**Task instructions**
Copy every one of the following items line by line, leaving each word, spelling, and capital letter unchanged.
=== Available records ===
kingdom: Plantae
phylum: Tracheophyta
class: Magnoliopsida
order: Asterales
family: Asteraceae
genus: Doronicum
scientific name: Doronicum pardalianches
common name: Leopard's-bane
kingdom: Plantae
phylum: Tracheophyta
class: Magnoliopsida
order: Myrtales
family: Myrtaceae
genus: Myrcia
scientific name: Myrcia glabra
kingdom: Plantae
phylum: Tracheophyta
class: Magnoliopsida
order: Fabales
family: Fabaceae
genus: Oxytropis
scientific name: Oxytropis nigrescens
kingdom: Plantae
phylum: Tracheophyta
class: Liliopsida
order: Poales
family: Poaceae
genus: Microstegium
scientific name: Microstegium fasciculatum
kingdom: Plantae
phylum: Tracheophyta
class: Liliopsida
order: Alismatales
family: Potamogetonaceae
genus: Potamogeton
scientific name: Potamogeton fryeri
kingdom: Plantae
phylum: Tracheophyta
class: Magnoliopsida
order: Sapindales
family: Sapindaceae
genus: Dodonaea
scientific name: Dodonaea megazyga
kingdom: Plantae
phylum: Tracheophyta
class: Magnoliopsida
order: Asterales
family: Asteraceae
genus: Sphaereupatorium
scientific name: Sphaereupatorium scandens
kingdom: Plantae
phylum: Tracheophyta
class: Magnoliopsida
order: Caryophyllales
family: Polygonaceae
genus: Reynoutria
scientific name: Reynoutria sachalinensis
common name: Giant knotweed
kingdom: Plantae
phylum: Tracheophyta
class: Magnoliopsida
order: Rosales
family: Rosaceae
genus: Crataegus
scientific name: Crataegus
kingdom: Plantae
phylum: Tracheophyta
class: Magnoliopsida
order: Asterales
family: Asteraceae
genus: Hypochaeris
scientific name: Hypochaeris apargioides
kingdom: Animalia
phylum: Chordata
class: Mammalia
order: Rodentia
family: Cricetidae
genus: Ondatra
===
**Right answer**
kingdom: Plantae
phylum: Tracheophyta
class: Magnoliopsida
order: Asterales
family: Asteraceae
genus: Doronicum
scientific name: Doronicum pardalianches
common name: Leopard's-bane
kingdom: Plantae
phylum: Tracheophyta
class: Magnoliopsida
order: Myrtales
family: Myrtaceae
genus: Myrcia
scientific name: Myrcia glabra
kingdom: Plantae
phylum: Tracheophyta
class: Magnoliopsida
order: Fabales
family: Fabaceae
genus: Oxytropis
scientific name: Oxytropis nigrescens
kingdom: Plantae
phylum: Tracheophyta
class: Liliopsida
order: Poales
family: Poaceae
genus: Microstegium
scientific name: Microstegium fasciculatum
kingdom: Plantae
phylum: Tracheophyta
class: Liliopsida
order: Alismatales
family: Potamogetonaceae
genus: Potamogeton
scientific name: Potamogeton fryeri
kingdom: Plantae
phylum: Tracheophyta
class: Magnoliopsida
order: Sapindales
family: Sapindaceae
genus: Dodonaea
scientific name: Dodonaea megazyga
kingdom: Plantae
phylum: Tracheophyta
class: Magnoliopsida
order: Asterales
family: Asteraceae
genus: Sphaereupatorium
scientific name: Sphaereupatorium scandens
kingdom: Plantae
phylum: Tracheophyta
class: Magnoliopsida
order: Caryophyllales
family: Polygonaceae
genus: Reynoutria
scientific name: Reynoutria sachalinensis
common name: Giant knotweed
kingdom: Plantae
phylum: Tracheophyta
class: Magnoliopsida
order: Rosales
family: Rosaceae
genus: Crataegus
scientific name: Crataegus
kingdom: Plantae
phylum: Tracheophyta
class: Magnoliopsida
order: Asterales
family: Asteraceae
genus: Hypochaeris
scientific name: Hypochaeris apargioides
kingdom: Animalia
phylum: Chordata
class: Mammalia
order: Rodentia
family: Cricetidae
genus: Ondatra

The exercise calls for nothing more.